Print the lines below word for word, starting at the line that contains "scientific name: Cairina moschata" and stopping after the line that contains "scientific name: Piranga olivacea".
START
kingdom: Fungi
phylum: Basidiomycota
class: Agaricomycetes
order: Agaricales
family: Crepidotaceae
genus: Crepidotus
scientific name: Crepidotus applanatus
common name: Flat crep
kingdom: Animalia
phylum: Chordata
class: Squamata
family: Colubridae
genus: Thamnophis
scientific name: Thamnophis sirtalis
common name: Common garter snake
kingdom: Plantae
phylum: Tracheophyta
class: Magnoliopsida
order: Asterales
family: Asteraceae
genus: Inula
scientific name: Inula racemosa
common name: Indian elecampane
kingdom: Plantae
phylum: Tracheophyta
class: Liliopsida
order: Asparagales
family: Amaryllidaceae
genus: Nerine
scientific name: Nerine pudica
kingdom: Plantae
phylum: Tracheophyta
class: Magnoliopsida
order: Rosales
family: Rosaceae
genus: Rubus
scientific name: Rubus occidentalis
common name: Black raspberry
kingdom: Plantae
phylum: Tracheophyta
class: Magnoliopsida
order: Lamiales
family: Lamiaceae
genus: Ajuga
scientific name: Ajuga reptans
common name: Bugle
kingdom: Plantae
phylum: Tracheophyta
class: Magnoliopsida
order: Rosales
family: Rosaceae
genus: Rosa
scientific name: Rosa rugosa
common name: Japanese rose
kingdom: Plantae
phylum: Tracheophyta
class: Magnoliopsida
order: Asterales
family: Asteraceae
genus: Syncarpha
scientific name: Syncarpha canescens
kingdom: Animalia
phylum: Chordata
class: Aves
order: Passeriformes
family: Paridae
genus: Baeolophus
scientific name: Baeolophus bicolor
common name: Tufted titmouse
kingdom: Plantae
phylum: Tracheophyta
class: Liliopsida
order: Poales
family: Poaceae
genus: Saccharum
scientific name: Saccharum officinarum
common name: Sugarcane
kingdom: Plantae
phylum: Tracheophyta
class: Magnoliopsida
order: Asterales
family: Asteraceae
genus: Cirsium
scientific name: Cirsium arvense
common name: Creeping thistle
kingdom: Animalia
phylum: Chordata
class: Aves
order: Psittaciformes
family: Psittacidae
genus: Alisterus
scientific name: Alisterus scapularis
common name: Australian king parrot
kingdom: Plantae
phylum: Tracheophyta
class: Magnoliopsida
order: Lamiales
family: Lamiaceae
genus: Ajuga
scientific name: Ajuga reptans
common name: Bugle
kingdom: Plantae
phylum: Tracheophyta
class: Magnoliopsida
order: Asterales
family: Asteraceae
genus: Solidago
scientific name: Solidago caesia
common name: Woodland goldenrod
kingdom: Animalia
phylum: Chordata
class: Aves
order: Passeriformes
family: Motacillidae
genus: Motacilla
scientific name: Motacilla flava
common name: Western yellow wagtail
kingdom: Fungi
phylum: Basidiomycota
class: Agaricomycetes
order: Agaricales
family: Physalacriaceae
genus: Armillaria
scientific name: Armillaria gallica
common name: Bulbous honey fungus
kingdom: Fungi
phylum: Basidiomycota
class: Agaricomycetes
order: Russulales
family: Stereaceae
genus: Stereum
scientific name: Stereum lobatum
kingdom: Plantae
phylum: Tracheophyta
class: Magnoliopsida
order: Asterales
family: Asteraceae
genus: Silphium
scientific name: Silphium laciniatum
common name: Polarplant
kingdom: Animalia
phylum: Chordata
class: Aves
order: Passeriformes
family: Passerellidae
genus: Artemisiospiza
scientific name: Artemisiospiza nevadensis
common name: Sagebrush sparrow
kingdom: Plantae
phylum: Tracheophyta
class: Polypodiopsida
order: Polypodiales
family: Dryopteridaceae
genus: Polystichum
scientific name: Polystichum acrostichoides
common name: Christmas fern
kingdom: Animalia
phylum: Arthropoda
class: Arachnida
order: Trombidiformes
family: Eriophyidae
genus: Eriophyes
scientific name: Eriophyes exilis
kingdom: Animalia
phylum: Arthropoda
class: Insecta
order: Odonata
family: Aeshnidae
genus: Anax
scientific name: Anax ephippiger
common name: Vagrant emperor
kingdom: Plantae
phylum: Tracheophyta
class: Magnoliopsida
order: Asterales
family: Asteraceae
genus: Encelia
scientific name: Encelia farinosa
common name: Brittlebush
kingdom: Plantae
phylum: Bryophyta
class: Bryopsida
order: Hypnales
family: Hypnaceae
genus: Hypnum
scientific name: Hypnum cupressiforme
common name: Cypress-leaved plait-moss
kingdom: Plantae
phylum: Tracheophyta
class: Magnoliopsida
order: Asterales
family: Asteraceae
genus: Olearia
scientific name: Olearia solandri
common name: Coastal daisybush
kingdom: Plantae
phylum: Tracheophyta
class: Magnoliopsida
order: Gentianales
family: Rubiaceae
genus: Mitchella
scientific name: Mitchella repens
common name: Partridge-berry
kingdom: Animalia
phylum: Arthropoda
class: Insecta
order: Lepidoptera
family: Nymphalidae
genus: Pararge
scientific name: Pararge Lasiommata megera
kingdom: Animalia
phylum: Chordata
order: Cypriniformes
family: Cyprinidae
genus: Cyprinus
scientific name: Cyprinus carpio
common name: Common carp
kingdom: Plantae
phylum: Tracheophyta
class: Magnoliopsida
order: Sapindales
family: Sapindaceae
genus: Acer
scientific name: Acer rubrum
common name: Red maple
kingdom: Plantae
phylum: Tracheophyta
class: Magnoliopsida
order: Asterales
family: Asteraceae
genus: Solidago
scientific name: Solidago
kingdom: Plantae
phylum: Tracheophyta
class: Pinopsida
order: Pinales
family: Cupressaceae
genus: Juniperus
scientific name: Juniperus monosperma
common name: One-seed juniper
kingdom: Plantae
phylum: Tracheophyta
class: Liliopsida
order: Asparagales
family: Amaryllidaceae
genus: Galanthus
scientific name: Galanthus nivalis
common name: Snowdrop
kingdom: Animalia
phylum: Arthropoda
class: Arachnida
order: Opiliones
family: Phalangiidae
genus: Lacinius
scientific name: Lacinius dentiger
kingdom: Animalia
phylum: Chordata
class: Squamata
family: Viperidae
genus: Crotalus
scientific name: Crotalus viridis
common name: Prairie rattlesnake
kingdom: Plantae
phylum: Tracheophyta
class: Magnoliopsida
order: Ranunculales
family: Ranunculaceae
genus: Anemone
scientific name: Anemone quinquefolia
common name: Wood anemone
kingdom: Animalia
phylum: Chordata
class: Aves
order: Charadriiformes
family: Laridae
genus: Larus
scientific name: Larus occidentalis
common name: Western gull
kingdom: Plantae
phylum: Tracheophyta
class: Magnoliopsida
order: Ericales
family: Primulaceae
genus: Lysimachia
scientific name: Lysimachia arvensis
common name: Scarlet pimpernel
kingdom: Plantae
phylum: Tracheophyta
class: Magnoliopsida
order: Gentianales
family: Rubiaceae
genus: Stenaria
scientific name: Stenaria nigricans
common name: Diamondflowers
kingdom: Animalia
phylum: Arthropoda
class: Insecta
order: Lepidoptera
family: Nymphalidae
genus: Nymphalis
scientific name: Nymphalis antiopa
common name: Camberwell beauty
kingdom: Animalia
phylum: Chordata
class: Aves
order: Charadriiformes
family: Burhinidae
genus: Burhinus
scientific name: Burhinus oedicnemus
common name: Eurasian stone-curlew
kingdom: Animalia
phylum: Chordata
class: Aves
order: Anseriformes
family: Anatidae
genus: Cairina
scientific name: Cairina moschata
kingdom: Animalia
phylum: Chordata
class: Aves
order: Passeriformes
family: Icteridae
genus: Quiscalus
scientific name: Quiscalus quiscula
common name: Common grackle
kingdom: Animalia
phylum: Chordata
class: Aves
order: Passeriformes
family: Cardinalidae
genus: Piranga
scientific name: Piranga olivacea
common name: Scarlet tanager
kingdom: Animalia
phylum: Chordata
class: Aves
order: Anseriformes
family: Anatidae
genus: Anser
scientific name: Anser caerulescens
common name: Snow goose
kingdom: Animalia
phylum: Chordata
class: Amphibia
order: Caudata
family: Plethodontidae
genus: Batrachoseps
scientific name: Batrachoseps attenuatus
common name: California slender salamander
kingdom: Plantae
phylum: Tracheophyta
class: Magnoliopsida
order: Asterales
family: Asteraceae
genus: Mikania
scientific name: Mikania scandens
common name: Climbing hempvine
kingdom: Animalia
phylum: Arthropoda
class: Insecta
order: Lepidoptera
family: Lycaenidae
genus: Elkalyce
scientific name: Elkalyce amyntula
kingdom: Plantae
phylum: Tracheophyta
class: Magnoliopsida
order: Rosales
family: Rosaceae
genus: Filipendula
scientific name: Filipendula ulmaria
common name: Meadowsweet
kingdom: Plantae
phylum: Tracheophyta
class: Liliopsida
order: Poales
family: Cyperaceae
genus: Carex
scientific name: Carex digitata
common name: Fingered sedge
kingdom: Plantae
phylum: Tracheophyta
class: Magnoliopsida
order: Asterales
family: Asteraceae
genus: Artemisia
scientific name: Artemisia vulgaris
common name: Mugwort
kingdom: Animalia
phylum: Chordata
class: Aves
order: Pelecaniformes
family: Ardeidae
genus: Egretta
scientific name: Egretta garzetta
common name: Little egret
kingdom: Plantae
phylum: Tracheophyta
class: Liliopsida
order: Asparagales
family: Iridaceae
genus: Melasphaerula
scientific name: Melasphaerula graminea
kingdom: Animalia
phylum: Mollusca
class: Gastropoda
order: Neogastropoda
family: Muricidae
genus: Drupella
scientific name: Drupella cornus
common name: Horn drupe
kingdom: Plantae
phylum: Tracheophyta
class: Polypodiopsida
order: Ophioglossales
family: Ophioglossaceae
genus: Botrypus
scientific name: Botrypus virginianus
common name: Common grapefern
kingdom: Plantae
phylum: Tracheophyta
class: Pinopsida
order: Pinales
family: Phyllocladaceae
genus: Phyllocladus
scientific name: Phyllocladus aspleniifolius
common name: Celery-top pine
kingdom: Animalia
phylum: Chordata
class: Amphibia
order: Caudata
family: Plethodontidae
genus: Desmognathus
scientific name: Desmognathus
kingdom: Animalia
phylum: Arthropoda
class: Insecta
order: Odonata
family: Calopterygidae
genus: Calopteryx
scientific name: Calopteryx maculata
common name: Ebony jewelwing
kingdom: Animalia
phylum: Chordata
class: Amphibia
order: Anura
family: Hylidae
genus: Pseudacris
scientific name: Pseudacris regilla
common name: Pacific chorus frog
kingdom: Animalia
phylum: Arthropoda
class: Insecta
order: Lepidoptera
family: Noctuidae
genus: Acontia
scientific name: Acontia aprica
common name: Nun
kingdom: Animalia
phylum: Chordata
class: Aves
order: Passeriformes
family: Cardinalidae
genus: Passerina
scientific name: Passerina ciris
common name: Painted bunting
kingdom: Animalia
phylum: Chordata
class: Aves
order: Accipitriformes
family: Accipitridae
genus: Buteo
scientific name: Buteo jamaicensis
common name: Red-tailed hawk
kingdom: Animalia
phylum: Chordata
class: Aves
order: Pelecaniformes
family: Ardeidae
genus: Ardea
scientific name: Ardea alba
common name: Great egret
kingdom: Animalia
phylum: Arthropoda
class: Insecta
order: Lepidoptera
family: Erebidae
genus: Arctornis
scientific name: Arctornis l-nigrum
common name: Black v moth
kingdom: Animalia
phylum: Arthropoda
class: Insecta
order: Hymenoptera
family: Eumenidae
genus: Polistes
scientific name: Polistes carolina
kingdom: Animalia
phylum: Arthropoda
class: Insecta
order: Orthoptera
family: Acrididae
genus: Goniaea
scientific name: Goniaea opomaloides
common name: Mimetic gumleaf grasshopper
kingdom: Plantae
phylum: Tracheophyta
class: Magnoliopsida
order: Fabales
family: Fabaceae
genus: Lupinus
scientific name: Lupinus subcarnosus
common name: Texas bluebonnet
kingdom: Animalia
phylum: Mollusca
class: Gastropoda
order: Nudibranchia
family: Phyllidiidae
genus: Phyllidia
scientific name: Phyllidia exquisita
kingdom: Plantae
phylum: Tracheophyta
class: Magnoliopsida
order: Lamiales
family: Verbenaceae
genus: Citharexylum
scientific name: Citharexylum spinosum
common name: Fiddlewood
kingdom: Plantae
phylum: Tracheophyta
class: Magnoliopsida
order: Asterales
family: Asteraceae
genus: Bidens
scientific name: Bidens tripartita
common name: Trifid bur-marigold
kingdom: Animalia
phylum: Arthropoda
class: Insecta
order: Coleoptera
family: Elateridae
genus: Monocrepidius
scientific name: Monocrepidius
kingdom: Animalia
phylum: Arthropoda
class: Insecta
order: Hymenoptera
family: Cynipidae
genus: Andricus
END
▶ [FULL SOLUTION]
scientific name: Cairina moschata
kingdom: Animalia
phylum: Chordata
class: Aves
order: Passeriformes
family: Icteridae
genus: Quiscalus
scientific name: Quiscalus quiscula
common name: Common grackle
kingdom: Animalia
phylum: Chordata
class: Aves
order: Passeriformes
family: Cardinalidae
genus: Piranga
scientific name: Piranga olivacea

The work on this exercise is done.